*Text extract*.
2. Using config_hz 1000 with server or voluntary preemption, a similar issue occurs were the ethernet switch seems to fail, but I see no immediate error logs in the kernel message. Wireless again appears to be ok.
3. I can build a successful firmware using voluntary preemption and config_hz 250. The router seems stable using voluntary preemption. Perhaps using a custom HZ value (like 500) could be a workaround.
In my case I was hoping for mildly better behavior from QFQ, which I seem to be getting.
build_dir/toolchain-mips_r2_gcc-4.5-linaro_uClibc-0.9.32/linux/arch/arm/include/asm/param.h
But I may be wrong since I think that gets overwritten from source when building the kernel? I also tried to set config_hz_500=y and config_hz=500 in the relevant config files, but I’m not sure if they are sticking. Any help would be appreciated on how to actually change the default.
Anyways, enabling kernel timing stats debugging and installing powertop, I see there are about 400 “wakeups-from-idle per second” when doing minor browsing. Ath9k uses about 170 in idle. So I’d argue that we need just around 500Hz just to maintain responsiveness at least on the software side. I’m guessing that the interrupts can go much higher than the defined 500Hz though when required, because it shoots up to 2000-3000 (eth0) when doing a simple Samba transfer.
I’m not sure how the interrupts are related to the HZ or context switching though. It’s probably complicated.

*What to do*.
1. According to the forum post on kernel timer settings, roughly how many wakeups-from-idle per second occur during minor browsing?
2. Continue the forum post on kernel timer settings from its final sentence.
The data are unrelated to the forum post on kernel timer settings and have no role here.

(Dataset entries)
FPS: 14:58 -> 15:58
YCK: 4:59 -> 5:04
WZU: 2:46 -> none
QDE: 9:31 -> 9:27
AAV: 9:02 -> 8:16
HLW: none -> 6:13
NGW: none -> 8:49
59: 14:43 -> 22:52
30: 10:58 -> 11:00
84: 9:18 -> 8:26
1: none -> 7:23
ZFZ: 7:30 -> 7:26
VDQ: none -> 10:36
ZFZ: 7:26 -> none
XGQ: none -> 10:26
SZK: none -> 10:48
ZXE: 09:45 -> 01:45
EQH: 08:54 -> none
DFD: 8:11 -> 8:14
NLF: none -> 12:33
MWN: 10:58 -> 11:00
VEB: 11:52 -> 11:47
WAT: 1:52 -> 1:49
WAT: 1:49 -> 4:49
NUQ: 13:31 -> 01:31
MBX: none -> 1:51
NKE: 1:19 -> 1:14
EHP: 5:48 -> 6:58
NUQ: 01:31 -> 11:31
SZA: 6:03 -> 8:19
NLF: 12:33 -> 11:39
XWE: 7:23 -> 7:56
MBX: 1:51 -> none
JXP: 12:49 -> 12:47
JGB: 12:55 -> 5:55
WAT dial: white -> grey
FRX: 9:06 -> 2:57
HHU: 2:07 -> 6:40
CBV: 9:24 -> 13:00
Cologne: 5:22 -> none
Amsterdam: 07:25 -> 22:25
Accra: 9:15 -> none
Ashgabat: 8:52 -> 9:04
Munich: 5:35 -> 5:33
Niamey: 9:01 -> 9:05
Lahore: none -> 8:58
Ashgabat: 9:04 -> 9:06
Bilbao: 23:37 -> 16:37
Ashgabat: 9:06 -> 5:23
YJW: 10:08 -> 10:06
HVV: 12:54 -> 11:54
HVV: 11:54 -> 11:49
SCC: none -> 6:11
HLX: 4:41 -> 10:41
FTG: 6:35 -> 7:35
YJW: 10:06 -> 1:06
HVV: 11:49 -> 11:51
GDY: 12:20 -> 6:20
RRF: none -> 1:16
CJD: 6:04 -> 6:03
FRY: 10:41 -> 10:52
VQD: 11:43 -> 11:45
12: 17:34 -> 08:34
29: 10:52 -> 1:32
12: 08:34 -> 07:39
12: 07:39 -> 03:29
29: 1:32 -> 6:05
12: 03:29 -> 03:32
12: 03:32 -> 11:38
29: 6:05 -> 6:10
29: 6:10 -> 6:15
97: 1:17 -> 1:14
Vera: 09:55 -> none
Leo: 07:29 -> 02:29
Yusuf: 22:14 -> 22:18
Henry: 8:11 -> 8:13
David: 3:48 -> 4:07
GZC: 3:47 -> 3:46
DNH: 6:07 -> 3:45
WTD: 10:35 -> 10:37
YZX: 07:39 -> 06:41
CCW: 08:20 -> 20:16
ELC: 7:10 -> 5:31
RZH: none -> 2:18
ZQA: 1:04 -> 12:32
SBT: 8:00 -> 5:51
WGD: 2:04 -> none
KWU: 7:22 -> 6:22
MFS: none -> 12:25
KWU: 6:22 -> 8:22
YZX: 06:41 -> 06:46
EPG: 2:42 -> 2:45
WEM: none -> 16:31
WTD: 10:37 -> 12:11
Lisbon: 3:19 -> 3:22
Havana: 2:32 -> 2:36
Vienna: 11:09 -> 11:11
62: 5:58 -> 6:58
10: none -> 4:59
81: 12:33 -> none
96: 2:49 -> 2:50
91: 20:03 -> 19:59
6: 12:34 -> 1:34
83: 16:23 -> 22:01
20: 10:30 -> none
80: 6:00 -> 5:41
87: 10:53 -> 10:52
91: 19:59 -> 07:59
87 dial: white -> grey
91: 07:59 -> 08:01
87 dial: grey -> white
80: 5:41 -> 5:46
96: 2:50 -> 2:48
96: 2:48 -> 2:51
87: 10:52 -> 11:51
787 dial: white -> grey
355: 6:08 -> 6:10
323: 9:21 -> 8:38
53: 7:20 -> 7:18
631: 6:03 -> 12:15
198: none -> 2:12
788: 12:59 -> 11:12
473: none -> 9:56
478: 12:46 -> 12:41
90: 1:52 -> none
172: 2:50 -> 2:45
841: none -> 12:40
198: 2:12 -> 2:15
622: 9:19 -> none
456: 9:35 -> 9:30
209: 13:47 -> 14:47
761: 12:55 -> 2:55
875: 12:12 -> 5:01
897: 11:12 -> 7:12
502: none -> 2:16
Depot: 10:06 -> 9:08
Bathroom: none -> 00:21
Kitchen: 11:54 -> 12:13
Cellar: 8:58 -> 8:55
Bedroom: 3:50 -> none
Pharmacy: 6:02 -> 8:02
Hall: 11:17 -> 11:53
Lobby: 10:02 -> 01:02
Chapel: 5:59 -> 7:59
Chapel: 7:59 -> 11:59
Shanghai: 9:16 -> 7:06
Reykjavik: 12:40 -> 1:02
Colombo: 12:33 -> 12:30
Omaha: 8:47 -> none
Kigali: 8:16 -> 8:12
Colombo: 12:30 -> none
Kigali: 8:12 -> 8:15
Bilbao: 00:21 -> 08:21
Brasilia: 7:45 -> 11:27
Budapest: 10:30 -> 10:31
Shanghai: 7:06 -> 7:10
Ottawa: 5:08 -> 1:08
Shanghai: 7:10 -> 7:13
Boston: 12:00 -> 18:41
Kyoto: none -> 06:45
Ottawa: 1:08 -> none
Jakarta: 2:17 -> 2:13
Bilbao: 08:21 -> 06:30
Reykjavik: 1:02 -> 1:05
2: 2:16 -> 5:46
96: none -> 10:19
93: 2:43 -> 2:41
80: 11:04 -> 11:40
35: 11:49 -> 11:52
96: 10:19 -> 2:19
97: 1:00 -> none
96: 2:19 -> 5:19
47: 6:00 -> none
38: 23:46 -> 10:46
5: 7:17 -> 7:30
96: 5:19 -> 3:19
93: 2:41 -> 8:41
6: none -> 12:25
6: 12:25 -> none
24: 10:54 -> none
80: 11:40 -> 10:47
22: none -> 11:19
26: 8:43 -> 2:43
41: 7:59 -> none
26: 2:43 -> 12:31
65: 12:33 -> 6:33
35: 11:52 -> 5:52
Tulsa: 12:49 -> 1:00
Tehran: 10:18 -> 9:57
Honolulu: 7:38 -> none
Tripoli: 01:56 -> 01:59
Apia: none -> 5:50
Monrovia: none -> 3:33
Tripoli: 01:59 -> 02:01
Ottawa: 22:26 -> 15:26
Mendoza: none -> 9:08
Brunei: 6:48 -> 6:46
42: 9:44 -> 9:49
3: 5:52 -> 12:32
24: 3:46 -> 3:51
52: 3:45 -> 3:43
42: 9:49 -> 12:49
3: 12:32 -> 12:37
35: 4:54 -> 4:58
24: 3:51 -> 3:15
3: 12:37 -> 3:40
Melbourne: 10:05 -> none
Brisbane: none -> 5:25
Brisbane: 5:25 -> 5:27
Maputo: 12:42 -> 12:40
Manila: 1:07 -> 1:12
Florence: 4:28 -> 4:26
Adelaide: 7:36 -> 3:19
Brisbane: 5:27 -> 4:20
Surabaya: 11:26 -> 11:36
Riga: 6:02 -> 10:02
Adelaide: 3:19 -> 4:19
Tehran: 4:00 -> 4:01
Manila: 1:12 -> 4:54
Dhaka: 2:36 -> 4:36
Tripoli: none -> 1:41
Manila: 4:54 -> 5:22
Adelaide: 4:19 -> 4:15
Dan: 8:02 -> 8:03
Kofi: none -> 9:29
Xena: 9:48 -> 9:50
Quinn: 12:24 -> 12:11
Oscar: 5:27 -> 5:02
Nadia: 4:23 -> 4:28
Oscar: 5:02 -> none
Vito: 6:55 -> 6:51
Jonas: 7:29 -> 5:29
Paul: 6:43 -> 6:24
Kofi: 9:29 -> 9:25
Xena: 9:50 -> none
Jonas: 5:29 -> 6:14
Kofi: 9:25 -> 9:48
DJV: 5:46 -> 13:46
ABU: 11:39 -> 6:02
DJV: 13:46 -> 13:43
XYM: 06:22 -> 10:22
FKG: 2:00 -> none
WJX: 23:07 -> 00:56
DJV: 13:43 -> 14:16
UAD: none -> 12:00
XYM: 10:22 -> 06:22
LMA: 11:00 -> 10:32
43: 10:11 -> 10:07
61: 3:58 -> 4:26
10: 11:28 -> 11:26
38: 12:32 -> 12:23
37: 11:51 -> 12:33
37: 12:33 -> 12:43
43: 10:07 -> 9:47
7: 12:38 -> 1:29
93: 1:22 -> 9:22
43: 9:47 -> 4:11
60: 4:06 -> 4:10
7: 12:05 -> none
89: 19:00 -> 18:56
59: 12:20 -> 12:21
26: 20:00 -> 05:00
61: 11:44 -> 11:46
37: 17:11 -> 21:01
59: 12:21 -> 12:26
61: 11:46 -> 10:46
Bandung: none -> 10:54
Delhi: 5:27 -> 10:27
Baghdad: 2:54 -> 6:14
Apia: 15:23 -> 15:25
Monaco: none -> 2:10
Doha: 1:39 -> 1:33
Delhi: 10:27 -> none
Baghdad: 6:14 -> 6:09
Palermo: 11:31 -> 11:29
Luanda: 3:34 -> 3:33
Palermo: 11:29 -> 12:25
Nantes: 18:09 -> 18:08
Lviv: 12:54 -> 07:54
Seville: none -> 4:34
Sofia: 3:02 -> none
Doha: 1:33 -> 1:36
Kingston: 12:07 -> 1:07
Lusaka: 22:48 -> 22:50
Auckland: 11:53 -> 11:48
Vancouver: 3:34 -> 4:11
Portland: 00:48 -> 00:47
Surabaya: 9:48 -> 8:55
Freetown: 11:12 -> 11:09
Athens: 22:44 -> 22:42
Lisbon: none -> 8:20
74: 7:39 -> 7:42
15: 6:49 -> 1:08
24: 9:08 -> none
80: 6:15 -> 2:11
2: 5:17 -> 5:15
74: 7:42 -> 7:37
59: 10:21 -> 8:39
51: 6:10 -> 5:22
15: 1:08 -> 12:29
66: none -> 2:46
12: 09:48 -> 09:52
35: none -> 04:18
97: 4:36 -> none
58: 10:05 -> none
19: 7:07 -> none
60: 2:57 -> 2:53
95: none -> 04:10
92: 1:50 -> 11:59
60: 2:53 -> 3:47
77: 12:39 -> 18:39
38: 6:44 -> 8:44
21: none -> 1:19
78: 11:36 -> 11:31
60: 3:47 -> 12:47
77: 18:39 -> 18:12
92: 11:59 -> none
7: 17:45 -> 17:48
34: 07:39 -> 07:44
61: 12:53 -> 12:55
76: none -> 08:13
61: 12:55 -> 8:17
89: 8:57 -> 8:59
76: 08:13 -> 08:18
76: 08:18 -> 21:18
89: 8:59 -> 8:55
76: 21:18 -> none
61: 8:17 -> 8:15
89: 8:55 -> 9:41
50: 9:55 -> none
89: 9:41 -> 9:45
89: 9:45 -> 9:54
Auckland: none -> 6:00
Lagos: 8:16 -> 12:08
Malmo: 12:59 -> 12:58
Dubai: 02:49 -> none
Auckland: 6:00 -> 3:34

*Response list*.
1. About 400.

2.
One effect is that Samba transferring a bulk file from the local PC to the attached HDD much faster now, about 16MB/s vs. 12MB/s for the default HZ value. Idle times according to vmstat are also more accurate.
I’m actually just using openwrt trunk, not cerowrt. Is the cerowrt toolchain available for me to build? Then I can test QFQ.
How it affects latency? I’m not sure. Using the default QoS scripts with appropriate limits (txqueuelen, buffers, ECN, timestamps), a Netalyzer test looks the same. But then I’m not using your improved QoS scripts.
Let me know how I can help.
I’m engaged in pushing up the good stuff into openwrt as fast as I can, so others can fiddle with the good stuff (like QFQ) there. I probably won’t be done doing that until after Christmas. (needed-for-me-to-cleanup-and-submit patches are the latest iproute2, and QFQ added to the kernel scheduler packages)
Your results with samba are pretty interesting. My assumption is that the samba daemon is waking up more often than it would otherwise….
Is this samba 3.0 or 3.6? I just pushed samba 3.6.1 into the ceropackages repo (which is largely buildable from normal openwrt, all you have to do is add it to your feeds.conf, and select the package in it)
“default QoS scripts with appropriate limits (txqueuelen, buffers, ECN, timestamps”
I note that almost universally I’m getting better shaping results from very small tx rings - 4 in cerowrt’s case. I also set the openrd (an arm platform) as low as they would go - 20 - and would like to go lower in that case.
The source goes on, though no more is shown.